**To do:**
Tally up the lines below that carry the word "same", answering with the figure alone.

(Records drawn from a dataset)
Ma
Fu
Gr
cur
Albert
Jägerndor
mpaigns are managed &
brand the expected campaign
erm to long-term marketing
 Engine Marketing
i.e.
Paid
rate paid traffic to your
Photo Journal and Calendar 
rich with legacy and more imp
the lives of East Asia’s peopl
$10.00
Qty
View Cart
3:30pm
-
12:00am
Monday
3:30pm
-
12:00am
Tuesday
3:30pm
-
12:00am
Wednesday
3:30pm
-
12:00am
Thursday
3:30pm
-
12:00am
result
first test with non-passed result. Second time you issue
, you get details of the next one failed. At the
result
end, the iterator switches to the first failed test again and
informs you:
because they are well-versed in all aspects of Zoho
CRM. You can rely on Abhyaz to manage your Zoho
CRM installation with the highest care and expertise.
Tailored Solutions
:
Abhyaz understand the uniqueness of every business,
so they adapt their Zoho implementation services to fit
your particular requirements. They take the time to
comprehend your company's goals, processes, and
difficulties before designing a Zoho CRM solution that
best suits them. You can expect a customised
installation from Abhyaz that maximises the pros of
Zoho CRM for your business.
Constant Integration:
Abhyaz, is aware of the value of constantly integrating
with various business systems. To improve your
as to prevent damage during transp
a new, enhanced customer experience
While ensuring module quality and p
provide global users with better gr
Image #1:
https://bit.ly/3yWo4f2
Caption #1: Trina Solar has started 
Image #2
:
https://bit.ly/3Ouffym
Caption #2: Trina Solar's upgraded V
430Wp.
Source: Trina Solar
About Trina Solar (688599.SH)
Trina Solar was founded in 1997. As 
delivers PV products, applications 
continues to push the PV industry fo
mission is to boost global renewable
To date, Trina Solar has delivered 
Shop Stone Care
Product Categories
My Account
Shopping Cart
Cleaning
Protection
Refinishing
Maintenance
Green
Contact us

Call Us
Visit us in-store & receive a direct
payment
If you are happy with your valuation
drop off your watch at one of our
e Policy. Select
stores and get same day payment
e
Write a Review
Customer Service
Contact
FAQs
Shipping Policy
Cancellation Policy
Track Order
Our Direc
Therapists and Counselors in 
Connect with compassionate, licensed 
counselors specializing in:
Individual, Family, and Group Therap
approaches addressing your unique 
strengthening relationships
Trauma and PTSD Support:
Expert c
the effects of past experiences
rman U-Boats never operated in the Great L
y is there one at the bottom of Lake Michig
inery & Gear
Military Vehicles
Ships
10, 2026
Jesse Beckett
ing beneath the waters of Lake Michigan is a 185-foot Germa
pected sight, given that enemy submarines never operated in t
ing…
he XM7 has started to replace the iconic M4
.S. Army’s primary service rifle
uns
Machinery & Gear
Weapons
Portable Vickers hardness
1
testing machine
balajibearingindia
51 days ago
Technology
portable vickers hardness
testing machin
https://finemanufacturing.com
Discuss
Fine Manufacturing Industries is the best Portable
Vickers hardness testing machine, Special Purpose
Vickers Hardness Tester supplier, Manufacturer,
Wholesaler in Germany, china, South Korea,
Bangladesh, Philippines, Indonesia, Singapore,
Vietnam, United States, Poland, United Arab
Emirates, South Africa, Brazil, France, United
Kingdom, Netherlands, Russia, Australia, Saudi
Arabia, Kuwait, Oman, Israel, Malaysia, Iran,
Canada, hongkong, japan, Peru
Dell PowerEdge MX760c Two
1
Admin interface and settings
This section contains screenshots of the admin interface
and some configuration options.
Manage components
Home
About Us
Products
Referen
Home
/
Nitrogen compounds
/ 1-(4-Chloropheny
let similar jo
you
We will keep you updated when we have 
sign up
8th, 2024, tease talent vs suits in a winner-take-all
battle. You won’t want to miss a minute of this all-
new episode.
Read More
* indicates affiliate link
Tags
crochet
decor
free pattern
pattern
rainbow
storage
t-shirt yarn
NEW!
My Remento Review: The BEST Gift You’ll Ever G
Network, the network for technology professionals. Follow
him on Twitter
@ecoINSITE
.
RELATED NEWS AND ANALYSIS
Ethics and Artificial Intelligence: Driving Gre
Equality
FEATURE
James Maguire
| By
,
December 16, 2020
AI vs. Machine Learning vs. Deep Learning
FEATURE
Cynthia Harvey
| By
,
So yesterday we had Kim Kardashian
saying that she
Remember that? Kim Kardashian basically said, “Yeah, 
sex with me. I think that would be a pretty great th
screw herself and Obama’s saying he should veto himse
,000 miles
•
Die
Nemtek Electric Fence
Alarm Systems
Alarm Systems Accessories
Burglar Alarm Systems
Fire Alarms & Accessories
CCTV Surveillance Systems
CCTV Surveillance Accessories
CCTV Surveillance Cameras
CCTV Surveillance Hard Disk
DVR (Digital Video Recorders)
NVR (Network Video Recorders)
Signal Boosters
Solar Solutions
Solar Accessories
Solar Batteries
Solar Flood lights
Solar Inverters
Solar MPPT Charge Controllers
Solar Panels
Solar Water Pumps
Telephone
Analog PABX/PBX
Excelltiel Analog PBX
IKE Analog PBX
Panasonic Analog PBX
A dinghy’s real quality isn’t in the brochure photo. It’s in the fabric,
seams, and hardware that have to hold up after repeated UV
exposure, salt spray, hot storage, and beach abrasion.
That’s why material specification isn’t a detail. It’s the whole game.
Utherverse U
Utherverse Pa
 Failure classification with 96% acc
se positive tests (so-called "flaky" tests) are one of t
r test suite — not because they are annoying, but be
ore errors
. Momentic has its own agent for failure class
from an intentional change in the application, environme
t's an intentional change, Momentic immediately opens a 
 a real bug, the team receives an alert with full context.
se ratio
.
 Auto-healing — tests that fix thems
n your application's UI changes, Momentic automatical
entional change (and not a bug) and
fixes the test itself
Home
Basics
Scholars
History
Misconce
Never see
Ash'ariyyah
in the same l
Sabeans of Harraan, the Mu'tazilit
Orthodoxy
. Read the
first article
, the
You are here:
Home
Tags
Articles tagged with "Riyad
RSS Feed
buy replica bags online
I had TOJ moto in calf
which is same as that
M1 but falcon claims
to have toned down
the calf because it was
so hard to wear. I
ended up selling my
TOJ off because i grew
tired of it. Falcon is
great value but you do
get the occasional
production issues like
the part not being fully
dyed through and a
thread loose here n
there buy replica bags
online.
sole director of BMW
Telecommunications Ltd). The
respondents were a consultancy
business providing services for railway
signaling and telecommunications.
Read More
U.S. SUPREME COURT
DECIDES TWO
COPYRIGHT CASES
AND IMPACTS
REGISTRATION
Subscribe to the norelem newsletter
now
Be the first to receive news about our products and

**Answer to this task:**
3